On Behalf of | Mar 27, 2013 | Divorce |

If you ask anyone in Maryland what they expect to happen after saying “I do,” most people will not say that they expect to get a divorce. Despite the recent statistics suggesting that up to 50 percent of first marriages end in divorce, many people in the state have an optimistic disposition about marriage and think that they will be the couple that overcomes the odds.

But despite their best intentions, many relationships do end and when this is the case, divorce is usually the only way to have a truly happy ending. Everyone’s familiar with the saying: when life gives you lemons, make lemonade. But what if your marriage turns to lemons? How do you then make lemonade?

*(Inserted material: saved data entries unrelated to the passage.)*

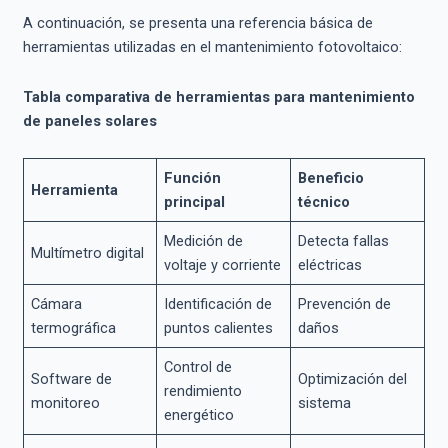
A continuación, se presenta una referencia básica de
herramientas utilizadas en el mantenimiento fotovoltaico:
Tabla comparativa de herramientas para mantenimiento
de paneles solares
Función
Beneficio
Herramienta
principal
técnico
Medición de
Detecta fallas
Multímetro digital
voltaje y corriente
eléctricas
Cámara
Identificación de
Prevención de
termográfica
puntos calientes
daños
Control de
Software de
Optimización del
rendimiento
monitoreo
sistema
energético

According to many experts, keeping the lines of communication as open as possible is one of the most important things for couples to keep in mind when entering into this potentially difficult part of their relationship. By expressing your expectations and concerns you eliminate the age-old ‘I can’t read your mind’ argument while side stepping the stressful resentment that can often occur when the lines of communication breakdown.

When it comes to especially volatile breakups, as difficult as it may seem, keeping the other person’s feelings in mind could save a lot of stress down the road. When both people in a marriage are hurting, they tend to take these emotions out on the other person. Although a couple may not prevent a divorce from occurring, by not playing the blame game, couples can sometimes turn costly legal battles into friendlier mediation sessions.

Though these are only two suggestions, they both boil down to communication. Without this, relationships already on the edge of a messy divorce can often times end even more badly, leaving both sides worse for wear. As some experts have pointed out, open communication and taking your partner’s feelings into consideration can not only prevent you from becoming a statistic or may even help a divorce end amicably as well.